Exercise objective: Could you show all lines in the entries below that contain the string "down"?

The data:

=====

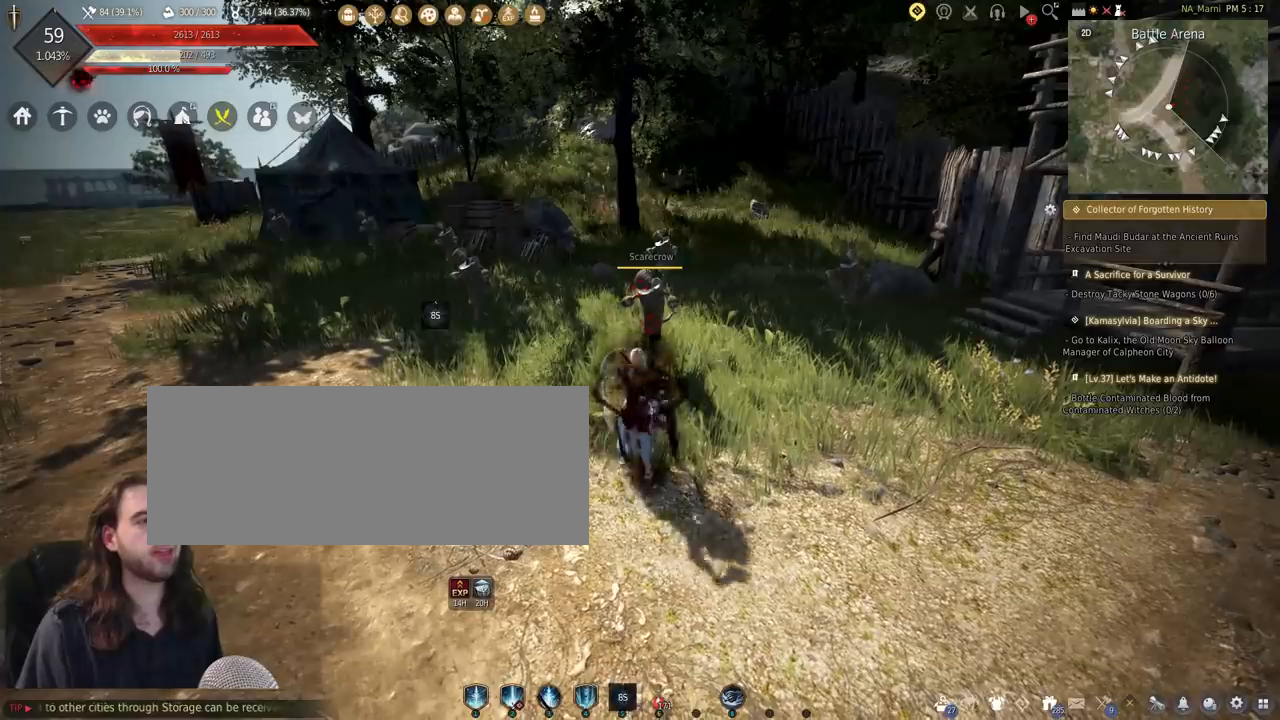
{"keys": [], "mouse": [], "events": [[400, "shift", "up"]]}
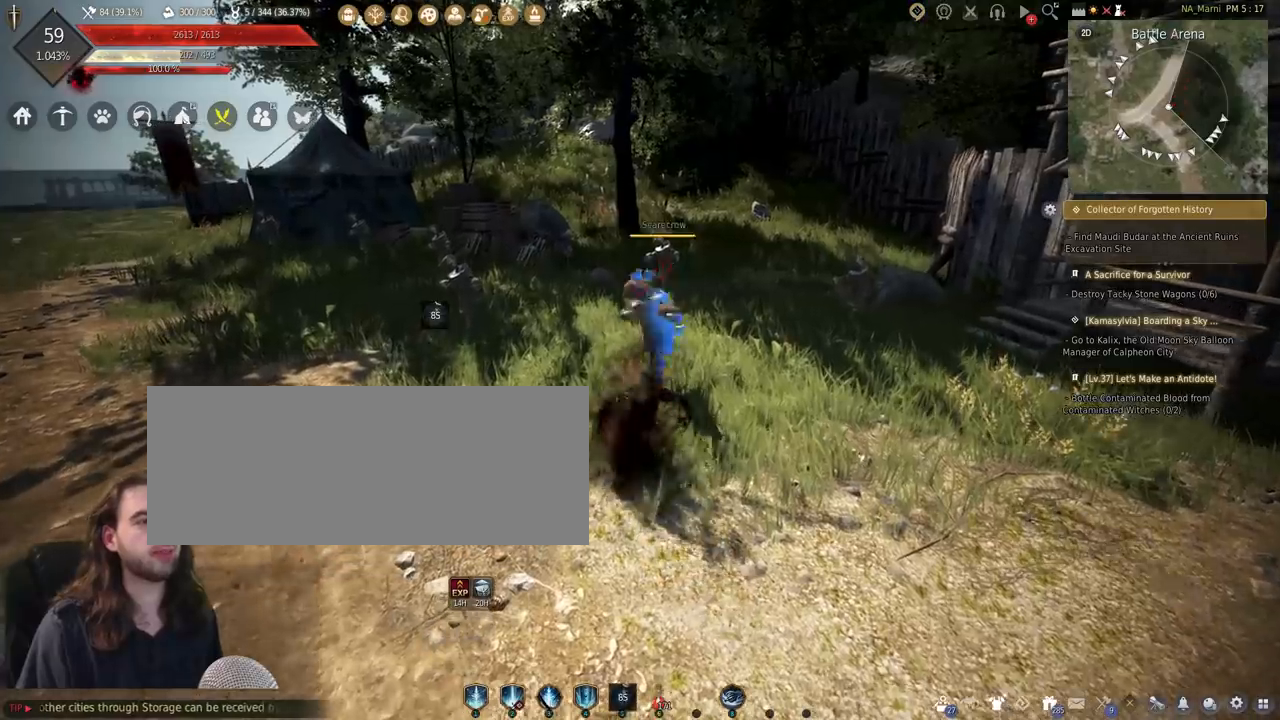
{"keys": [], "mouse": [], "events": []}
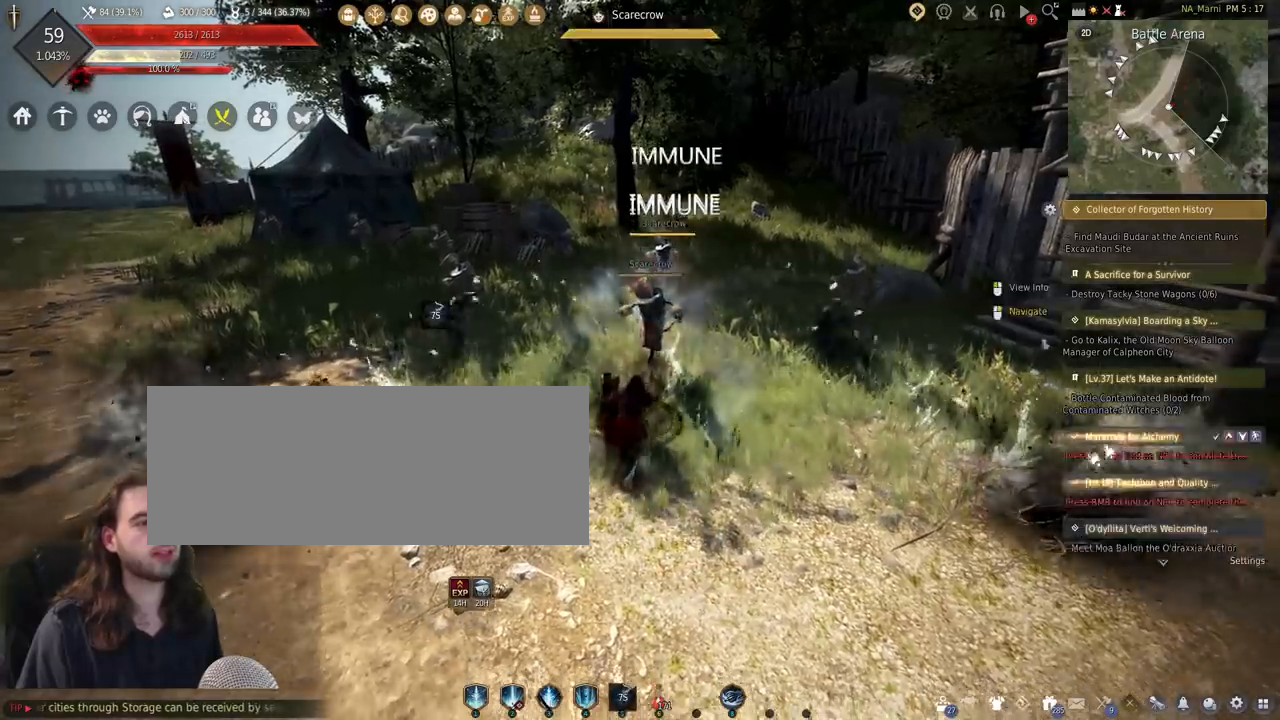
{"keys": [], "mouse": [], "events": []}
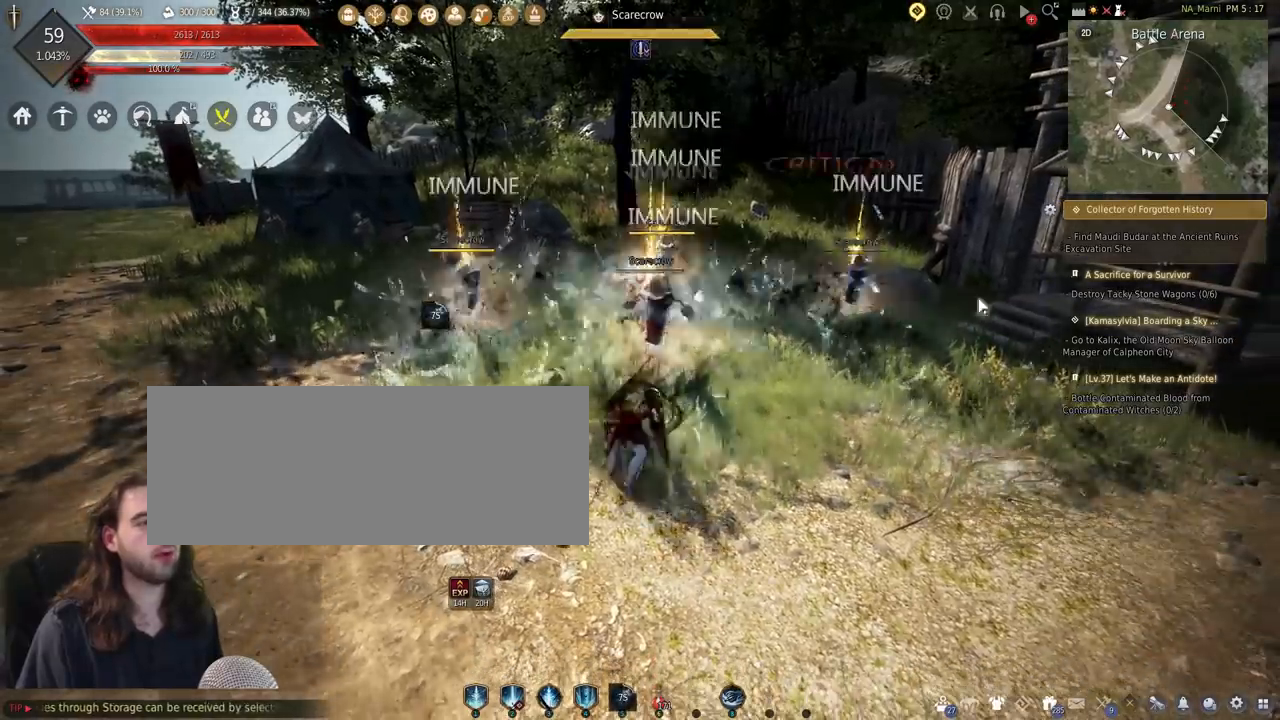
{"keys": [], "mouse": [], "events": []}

=====

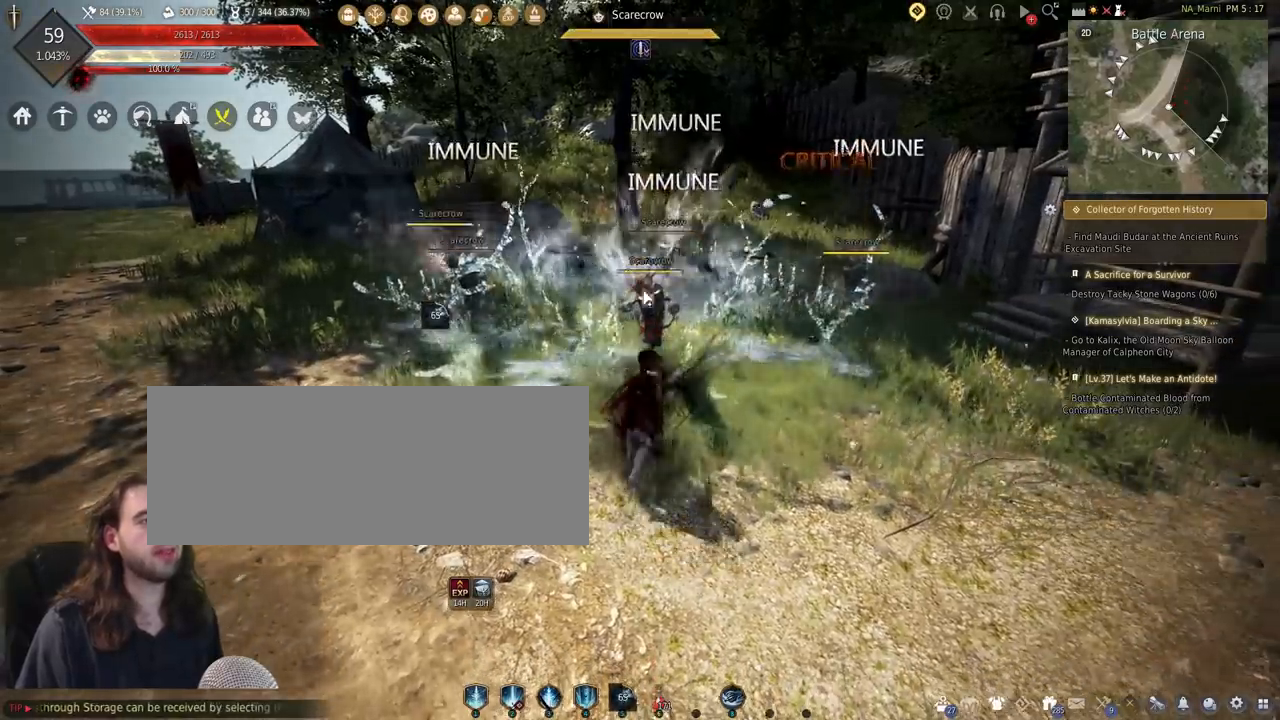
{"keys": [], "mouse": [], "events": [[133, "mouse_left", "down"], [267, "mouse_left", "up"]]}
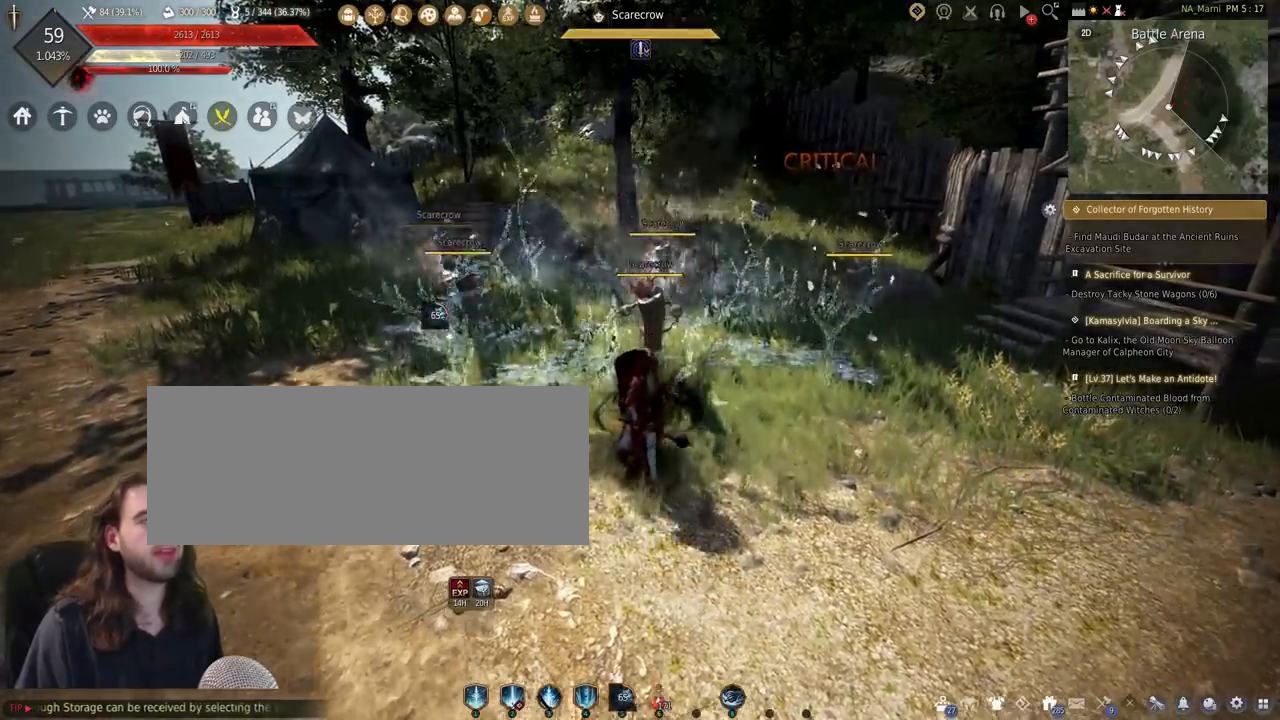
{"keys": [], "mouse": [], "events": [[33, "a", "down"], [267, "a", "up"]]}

=====

Exercise output:
{"keys": [], "mouse": [], "events": [[133, "mouse_left", "down"], [267, "mouse_left", "up"]]}
{"keys": [], "mouse": [], "events": [[33, "a", "down"], [267, "a", "up"]]}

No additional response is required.